The county had one mental health provider per 1,000 residents, while the state averages one per 510 residents.

The county also showed some social and economic challenges. About 77 percent of Mower’s residents graduated high school, which trailed the state average of 83 percent. The county’s 62 percent of residents with some college trailed the state’s 74 percent.

Mower also has 16 percent of children in poverty compared to the state average of 13 percent. The county also had 37 percent of children in single-parent households, which was higher than the state average of 28 percent.

Premature deaths on the rise?

Nationwide, the study showed premature deaths on the rise with 1.2 million people dying prematurely in 2015 — 39,700 more than in 2014.

The premature death rates have risen since 2012, and drug overdoses influenced the rise, the report stated.

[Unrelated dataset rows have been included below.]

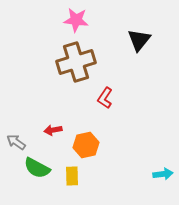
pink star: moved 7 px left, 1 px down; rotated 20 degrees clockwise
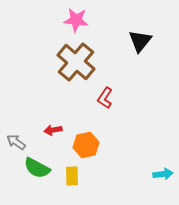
black triangle: moved 1 px right, 1 px down
brown cross: rotated 33 degrees counterclockwise
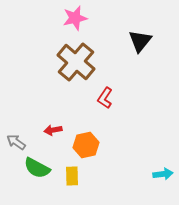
pink star: moved 1 px left, 2 px up; rotated 20 degrees counterclockwise
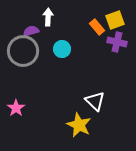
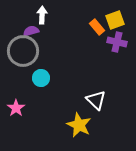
white arrow: moved 6 px left, 2 px up
cyan circle: moved 21 px left, 29 px down
white triangle: moved 1 px right, 1 px up
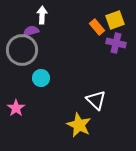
purple cross: moved 1 px left, 1 px down
gray circle: moved 1 px left, 1 px up
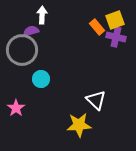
purple cross: moved 6 px up
cyan circle: moved 1 px down
yellow star: rotated 30 degrees counterclockwise
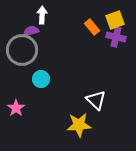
orange rectangle: moved 5 px left
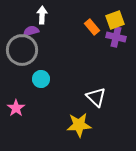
white triangle: moved 3 px up
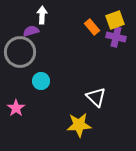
gray circle: moved 2 px left, 2 px down
cyan circle: moved 2 px down
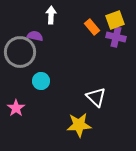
white arrow: moved 9 px right
purple semicircle: moved 4 px right, 5 px down; rotated 28 degrees clockwise
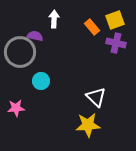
white arrow: moved 3 px right, 4 px down
purple cross: moved 6 px down
pink star: rotated 30 degrees clockwise
yellow star: moved 9 px right
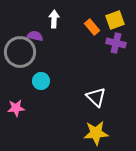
yellow star: moved 8 px right, 8 px down
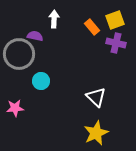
gray circle: moved 1 px left, 2 px down
pink star: moved 1 px left
yellow star: rotated 20 degrees counterclockwise
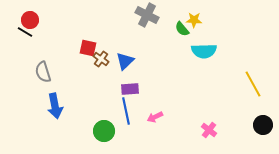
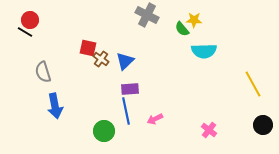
pink arrow: moved 2 px down
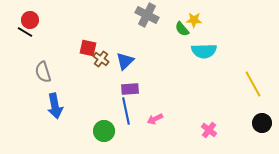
black circle: moved 1 px left, 2 px up
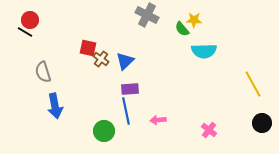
pink arrow: moved 3 px right, 1 px down; rotated 21 degrees clockwise
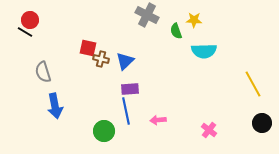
green semicircle: moved 6 px left, 2 px down; rotated 21 degrees clockwise
brown cross: rotated 21 degrees counterclockwise
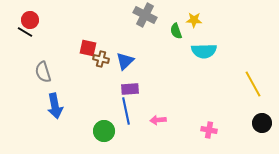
gray cross: moved 2 px left
pink cross: rotated 28 degrees counterclockwise
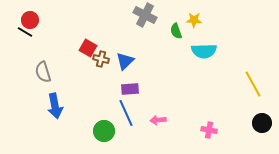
red square: rotated 18 degrees clockwise
blue line: moved 2 px down; rotated 12 degrees counterclockwise
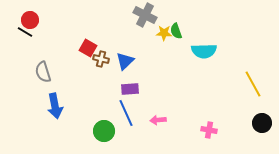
yellow star: moved 30 px left, 13 px down
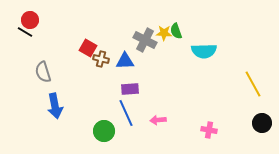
gray cross: moved 25 px down
blue triangle: rotated 42 degrees clockwise
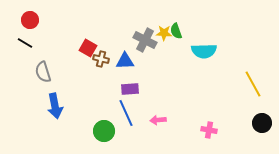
black line: moved 11 px down
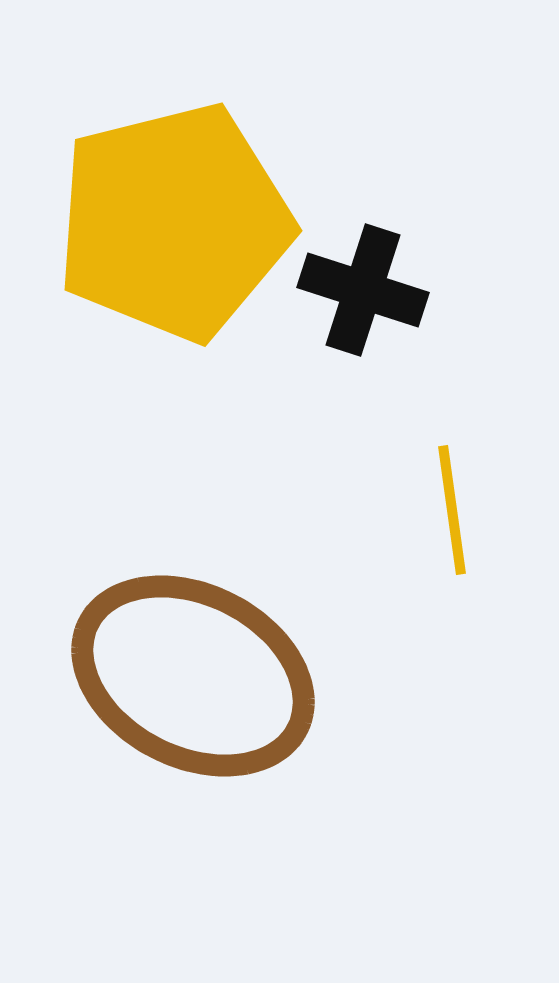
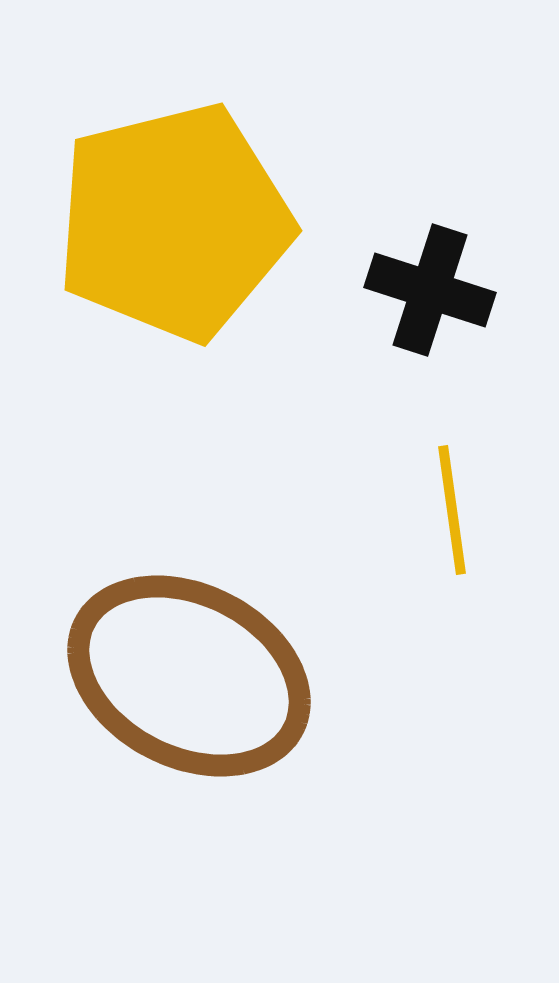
black cross: moved 67 px right
brown ellipse: moved 4 px left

“Drug overdose was by far the single leading cause of premature death by injury in 2015 and contributed to the accelerated rise in premature death from 2014 to 2015,” a report summary stated.

Mower County lost an estimated 5,400 years of potential life before age 75 when adjusted for 100,000, while the state averaged 5,100 years.

Rural counties continue having the highest premature death rates, followed by smaller metro areas, the report found.

This was the eighth year the University of Wisconsin Population Health Institute has published the County Health Rankings report.